In the summer of 2011, one of the largest commercial trials of white space took place in Cambridge, UK. The trial was conducted by Microsoft and an alliance of ISPs and tech companies, with the network hardware provided by Neul.
Also, NeulNET, launched in the middle of 2011, was announced as the first radio system specifically designed for TV white space that meets all FCC/Ofcom regulations.
These are just a couple of the bigger white space stories to hit the news last year. But, for the uninitiated, what actually is white space and why has it been such a talking point?
White space radios utilise unused channels within the TV spectrum. As the digital switchover approaches in April this year, analogue channels currently occupied are set to become empty and available for use.
The ‘capacity crunch’
As is well known, mobile networks are becoming overcrowded and sufficient bandwidth is an increasing concern. When the current mobile networks first appeared video messaging, smartphones and mobile internet were not yet available, and hence bandwidth was not such a concern. Today, with the massive proliferation of devices occupying our airwaves, the ‘capacity crunch’ within traditional cellular frequency ranges is a real issue.
Depending on the various technologies put in place, it is estimated that as much as 100MHz of spectrum will be available for white space radios to use in the UHF TV band. This is the same amount made available in the auction of 3G spectrum but at a fraction of the cost.
White space also has some very attractive propagation characteristics. Like television signals, white space signals can pass through walls and other obstacles far more easily than higher frequency cellular signals and have a much greater overall range with less use of power.
Of course, as white space sits within the TV spectrum, precautions must be taken to ensure that the technology does not interfere with adjacent TV channels. This is achieved by ensuring that white space radios have an extremely clean transmit mask. Devices also need to look up their location via GPS, and then refer to a central database in order to determine exactly which television frequencies are available for use in their area.
White space network
The process of establishing a white space network is something that Neul – together with other co-ordinating bodies such as the Weightless SIG (www.weightless.org) – is now working towards, and while a current standard for white space exists (IEEE 802.22) there does not appear to be much support for it. A promising M2M standard for white space called Weightless has just been launched and is likely to be finalised during 2012.
Coverage for all
The roll out of a white space network would enable many useful applications in various sectors, including the provision of fixed wireless broadband and the potential to eliminate not-spots and slow-spots, areas where it is currently impossible to get broadband service or an area where the service has a speed below 2Mbps.
Long-term opportunities in M2M are even greater. A projected 50 billion M2M connections will reportedly be required by 2020 and white space works brilliantly for non-time-critical M2M communications. Fifty billion may seem like a large figure to comprehend but it’s not an unrealistic figure when you begin to add together individual applications such as gas meters, electricity meters and healthcare devices. This figure could even be an underestimation.
Licensed or unlicensed?
Although white space will be unlicensed, it will be used very differently to current technologies within unlicensed spectrum such as Wi-Fi and Bluetooth. Fixed wireless broadband and M2M will require a network to be deployed; the former will see a mix of communities and national operators deploy white space solutions. In the case of M2M, such a network would typically be deployed across an entire country.

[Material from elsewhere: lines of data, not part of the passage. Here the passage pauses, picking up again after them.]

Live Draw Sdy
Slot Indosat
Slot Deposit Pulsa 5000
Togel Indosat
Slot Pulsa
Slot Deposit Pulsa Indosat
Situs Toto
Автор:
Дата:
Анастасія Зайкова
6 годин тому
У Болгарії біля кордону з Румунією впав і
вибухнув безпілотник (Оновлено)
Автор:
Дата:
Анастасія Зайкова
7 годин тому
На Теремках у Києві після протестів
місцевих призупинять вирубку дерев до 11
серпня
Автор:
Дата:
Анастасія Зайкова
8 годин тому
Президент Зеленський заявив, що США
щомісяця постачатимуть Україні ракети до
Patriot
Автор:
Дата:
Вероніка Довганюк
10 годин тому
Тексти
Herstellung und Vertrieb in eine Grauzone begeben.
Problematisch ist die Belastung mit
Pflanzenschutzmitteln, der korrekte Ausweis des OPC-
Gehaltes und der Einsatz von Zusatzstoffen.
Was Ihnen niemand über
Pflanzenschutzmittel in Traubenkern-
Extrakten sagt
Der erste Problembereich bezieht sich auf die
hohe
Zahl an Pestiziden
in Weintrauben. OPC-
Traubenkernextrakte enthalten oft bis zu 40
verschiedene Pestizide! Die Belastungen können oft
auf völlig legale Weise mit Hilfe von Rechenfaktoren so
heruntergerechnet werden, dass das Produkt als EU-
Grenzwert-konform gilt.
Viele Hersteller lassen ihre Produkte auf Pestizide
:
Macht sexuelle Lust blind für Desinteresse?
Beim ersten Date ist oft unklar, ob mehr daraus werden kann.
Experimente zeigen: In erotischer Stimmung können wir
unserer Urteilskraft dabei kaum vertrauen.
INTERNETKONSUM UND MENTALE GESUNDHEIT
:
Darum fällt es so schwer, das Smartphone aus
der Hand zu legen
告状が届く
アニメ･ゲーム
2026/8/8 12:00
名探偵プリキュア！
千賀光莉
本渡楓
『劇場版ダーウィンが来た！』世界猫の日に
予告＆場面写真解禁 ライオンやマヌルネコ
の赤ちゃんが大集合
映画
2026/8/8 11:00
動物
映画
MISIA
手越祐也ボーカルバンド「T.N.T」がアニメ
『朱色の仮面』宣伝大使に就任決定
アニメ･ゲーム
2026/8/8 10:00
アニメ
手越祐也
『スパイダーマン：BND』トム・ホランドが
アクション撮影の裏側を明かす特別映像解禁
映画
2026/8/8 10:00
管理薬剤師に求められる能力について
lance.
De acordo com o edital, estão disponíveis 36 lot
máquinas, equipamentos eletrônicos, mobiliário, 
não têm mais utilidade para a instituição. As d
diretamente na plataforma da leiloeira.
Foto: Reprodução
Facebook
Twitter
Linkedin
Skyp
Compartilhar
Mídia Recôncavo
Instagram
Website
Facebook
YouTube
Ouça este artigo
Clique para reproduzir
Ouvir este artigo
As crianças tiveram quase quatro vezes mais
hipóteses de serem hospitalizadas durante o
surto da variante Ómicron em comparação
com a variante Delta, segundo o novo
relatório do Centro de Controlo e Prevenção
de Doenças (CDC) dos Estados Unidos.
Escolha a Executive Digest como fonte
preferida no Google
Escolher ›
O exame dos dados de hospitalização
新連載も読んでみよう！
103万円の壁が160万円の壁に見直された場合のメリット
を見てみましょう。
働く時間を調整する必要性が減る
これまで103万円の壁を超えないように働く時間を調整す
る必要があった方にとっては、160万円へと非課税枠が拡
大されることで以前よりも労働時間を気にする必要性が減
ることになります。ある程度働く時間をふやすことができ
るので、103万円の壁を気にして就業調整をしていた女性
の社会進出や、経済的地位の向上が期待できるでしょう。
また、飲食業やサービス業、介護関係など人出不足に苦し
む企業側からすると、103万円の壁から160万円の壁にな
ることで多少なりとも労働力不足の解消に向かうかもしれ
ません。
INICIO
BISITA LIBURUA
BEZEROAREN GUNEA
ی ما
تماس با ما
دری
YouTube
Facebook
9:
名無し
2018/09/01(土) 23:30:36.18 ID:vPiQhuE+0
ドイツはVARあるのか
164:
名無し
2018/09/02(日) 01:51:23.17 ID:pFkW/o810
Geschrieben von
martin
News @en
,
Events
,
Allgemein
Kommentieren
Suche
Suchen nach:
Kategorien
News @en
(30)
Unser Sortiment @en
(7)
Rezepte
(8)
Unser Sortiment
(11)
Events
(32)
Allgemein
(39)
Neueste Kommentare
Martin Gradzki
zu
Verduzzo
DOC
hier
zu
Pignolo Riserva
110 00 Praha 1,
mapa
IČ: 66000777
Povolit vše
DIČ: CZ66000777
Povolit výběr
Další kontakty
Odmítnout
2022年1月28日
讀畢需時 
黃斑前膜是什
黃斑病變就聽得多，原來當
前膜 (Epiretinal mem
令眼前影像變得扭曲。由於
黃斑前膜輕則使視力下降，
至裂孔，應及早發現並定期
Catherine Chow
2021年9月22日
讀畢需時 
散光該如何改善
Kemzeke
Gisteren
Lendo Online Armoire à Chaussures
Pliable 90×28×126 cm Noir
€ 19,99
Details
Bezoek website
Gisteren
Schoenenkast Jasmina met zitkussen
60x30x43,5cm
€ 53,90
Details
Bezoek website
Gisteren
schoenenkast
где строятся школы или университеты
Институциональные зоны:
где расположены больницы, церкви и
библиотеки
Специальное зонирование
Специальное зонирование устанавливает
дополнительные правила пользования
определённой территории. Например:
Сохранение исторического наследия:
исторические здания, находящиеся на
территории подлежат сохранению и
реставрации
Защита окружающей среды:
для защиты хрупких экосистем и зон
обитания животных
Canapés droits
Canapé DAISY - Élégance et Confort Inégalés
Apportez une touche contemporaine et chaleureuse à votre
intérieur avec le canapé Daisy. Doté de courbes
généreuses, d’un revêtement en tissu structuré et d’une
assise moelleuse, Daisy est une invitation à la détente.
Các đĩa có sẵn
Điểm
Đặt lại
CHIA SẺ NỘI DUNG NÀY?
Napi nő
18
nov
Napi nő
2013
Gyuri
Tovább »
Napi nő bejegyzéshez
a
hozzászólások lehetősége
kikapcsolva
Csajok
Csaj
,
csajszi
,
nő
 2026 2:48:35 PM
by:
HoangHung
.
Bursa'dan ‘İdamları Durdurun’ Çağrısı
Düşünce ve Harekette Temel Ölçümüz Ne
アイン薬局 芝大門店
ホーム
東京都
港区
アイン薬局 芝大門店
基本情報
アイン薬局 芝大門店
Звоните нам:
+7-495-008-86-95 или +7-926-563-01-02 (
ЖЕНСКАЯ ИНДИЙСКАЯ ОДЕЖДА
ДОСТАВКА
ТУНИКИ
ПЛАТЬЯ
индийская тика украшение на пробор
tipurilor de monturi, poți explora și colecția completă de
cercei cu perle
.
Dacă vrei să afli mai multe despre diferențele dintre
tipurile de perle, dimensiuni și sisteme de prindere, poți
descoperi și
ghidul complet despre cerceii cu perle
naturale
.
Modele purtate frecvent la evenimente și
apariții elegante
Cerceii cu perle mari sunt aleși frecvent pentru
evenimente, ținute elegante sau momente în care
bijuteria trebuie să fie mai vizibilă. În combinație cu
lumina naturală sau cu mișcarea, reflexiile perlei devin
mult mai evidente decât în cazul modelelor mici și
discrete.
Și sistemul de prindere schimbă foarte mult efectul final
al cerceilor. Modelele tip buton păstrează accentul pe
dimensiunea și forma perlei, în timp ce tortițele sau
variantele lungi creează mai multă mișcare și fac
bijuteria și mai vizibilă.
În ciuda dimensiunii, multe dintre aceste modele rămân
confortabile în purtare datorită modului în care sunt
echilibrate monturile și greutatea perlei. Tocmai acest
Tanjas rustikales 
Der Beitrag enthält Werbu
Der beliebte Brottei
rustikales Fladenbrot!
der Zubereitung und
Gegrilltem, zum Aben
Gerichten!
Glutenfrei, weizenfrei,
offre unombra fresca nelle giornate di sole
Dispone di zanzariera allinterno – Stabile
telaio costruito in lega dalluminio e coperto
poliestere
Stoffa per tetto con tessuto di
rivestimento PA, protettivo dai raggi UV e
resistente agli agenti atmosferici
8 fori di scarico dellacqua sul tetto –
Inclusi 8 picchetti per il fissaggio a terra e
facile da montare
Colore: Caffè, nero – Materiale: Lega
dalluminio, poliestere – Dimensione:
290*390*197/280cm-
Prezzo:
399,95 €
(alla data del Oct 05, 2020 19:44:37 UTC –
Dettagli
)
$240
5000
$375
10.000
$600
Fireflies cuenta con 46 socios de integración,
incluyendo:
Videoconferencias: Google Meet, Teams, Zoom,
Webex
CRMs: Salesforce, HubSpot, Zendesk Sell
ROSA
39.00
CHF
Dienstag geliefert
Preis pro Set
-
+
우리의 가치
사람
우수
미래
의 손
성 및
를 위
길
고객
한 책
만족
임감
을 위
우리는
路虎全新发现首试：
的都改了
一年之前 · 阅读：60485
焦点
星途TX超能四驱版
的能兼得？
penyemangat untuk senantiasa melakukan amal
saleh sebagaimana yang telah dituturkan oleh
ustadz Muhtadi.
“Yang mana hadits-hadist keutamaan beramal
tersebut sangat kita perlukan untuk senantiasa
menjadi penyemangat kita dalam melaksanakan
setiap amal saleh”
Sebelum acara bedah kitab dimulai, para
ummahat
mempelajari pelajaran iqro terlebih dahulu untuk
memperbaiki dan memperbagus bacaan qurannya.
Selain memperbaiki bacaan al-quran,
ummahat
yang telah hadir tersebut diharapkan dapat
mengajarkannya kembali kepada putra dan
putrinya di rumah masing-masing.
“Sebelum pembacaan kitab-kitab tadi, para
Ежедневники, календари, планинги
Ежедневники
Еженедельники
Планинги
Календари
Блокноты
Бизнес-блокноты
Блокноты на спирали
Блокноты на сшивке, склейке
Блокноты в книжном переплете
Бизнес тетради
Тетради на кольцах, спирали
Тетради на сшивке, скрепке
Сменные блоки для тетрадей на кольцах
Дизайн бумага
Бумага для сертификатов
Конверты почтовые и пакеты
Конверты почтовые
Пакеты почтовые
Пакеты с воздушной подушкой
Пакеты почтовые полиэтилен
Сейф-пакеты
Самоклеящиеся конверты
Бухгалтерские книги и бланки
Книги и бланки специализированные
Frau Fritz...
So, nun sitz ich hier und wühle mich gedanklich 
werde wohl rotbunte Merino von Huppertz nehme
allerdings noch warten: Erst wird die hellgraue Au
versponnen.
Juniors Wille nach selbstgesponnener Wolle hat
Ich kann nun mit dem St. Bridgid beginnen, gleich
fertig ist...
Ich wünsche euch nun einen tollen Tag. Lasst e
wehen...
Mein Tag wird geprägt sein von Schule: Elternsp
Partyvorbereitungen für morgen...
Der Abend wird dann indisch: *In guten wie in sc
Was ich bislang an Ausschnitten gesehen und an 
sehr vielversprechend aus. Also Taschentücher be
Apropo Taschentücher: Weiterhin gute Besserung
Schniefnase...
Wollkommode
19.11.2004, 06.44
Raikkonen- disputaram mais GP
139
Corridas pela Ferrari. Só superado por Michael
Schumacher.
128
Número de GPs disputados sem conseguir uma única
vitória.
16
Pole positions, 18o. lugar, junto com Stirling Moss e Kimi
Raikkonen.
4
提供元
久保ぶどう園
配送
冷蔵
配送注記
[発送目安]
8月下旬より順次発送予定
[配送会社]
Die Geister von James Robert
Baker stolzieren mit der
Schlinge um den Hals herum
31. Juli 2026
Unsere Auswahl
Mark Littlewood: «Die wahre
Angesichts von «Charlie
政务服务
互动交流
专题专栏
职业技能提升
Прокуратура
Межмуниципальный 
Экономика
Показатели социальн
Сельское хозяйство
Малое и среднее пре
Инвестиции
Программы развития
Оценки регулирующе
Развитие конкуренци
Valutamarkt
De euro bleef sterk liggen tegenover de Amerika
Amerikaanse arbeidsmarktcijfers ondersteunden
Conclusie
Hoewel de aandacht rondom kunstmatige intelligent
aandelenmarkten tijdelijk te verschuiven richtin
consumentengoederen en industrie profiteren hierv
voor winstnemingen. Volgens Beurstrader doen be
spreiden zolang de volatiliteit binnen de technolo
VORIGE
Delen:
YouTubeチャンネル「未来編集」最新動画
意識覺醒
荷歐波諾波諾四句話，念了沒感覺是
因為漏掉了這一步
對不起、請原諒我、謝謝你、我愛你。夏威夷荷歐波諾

White space as a mainstream technology will soon be with us. While regulations are still being discussed, in the UK Ofcom is steadily moving towards enabling access and progress remains well on track for this year. In the US, white space has recently been enabled with FCC approval, and the overall direction of the technology is positive. And best of all, NeulNET technology has amply demonstrated its ability to meet the challenging regulations put in place.
White space will see growth of innovation and economic benefits, and could prove to be one of the most important developments in spectrum management for a decade. Bold decisions from all parties should move things forward over the next few months. At this point, regulators and the industry need to support each other in continuing to develop and implement standards to bring the staggering potential of white space to the public.